→ **Written instruction**
Pull out every line in the rows below that contains the word "Given", and copy each one unchanged.

→ **Data excerpts**
-------------------------

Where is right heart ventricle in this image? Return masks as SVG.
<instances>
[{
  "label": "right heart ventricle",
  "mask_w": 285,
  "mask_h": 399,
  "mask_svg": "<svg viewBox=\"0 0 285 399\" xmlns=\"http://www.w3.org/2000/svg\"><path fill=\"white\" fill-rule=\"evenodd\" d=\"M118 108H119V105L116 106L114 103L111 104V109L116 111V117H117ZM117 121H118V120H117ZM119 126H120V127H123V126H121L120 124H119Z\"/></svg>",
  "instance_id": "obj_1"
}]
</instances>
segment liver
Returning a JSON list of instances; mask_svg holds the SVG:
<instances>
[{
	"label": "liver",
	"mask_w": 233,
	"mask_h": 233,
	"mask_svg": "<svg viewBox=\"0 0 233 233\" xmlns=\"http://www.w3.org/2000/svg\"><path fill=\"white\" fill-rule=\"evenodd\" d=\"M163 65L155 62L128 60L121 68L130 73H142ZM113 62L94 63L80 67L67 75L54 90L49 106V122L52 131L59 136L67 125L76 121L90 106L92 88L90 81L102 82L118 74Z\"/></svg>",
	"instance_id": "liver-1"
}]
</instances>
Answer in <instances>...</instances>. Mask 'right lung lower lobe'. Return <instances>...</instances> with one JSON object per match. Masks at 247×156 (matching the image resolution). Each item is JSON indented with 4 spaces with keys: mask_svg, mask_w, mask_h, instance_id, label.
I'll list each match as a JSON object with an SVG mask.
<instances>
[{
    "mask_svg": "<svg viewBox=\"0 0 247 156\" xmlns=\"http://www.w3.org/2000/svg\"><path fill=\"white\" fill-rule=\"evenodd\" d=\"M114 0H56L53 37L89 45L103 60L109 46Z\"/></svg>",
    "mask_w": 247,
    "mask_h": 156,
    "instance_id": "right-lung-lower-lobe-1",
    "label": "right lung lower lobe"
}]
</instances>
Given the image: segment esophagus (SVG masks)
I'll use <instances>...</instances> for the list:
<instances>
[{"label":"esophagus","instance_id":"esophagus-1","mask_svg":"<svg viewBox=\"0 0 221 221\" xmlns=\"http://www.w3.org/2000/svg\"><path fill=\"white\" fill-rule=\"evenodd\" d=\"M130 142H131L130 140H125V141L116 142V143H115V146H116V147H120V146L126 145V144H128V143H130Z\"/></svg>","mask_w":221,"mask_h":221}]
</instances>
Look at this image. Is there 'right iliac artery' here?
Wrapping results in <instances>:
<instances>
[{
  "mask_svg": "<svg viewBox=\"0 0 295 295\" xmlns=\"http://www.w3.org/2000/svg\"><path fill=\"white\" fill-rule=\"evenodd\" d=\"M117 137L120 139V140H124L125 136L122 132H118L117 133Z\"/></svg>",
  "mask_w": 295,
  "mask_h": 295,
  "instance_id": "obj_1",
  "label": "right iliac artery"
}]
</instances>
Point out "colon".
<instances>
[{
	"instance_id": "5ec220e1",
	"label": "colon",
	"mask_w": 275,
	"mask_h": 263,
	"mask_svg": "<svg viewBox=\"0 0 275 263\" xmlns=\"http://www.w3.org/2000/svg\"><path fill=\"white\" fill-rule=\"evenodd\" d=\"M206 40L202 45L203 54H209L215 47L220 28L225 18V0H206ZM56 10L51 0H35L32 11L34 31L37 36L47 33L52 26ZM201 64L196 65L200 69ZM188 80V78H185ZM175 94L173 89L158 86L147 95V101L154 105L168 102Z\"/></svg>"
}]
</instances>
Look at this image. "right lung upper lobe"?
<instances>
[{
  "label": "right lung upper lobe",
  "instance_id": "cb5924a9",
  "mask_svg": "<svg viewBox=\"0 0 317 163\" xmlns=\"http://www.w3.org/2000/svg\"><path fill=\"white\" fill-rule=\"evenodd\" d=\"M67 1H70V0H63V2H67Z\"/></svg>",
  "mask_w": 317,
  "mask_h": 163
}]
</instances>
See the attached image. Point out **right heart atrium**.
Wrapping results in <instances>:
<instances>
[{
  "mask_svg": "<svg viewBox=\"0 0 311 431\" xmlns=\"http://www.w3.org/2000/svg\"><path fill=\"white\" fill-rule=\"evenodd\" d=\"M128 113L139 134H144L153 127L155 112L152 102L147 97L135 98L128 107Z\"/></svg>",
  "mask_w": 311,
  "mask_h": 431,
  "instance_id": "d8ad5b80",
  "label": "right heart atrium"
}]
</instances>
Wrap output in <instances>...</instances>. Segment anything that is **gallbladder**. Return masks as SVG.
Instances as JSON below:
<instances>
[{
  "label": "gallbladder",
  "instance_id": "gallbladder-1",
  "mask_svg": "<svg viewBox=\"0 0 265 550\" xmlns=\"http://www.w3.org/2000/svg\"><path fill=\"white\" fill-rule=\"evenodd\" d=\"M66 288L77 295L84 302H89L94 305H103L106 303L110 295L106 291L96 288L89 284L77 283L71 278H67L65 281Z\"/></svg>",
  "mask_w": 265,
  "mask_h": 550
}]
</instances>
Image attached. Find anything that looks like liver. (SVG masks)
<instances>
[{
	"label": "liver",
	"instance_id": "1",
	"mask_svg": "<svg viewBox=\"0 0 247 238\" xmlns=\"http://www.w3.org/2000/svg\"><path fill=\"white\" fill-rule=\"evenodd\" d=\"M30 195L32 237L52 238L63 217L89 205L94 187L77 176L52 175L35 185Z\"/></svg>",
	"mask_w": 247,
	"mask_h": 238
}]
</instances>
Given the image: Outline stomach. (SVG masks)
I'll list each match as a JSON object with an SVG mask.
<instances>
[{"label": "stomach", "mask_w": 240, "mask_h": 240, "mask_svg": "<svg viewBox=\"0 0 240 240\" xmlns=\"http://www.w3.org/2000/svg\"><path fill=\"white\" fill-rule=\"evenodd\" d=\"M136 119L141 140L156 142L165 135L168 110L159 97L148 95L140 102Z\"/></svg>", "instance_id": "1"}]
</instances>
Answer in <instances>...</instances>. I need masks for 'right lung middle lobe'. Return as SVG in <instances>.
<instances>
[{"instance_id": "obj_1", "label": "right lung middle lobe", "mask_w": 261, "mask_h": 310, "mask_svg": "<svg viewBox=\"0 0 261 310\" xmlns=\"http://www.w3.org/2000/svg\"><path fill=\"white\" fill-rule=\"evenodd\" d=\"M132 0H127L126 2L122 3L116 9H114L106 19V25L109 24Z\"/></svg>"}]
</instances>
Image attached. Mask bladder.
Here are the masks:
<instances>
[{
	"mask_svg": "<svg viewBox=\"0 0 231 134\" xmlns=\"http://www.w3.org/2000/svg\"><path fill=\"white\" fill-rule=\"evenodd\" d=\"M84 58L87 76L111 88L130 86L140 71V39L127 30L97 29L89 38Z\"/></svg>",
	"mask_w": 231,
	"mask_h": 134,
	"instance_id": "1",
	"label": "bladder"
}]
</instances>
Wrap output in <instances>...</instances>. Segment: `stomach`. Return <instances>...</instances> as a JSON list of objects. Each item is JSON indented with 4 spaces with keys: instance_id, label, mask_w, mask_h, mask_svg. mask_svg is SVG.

-------------------------

→ **Exercise output**
Given the image: segment esophagus (SVG masks)
Given the image: Outline stomach. (SVG masks)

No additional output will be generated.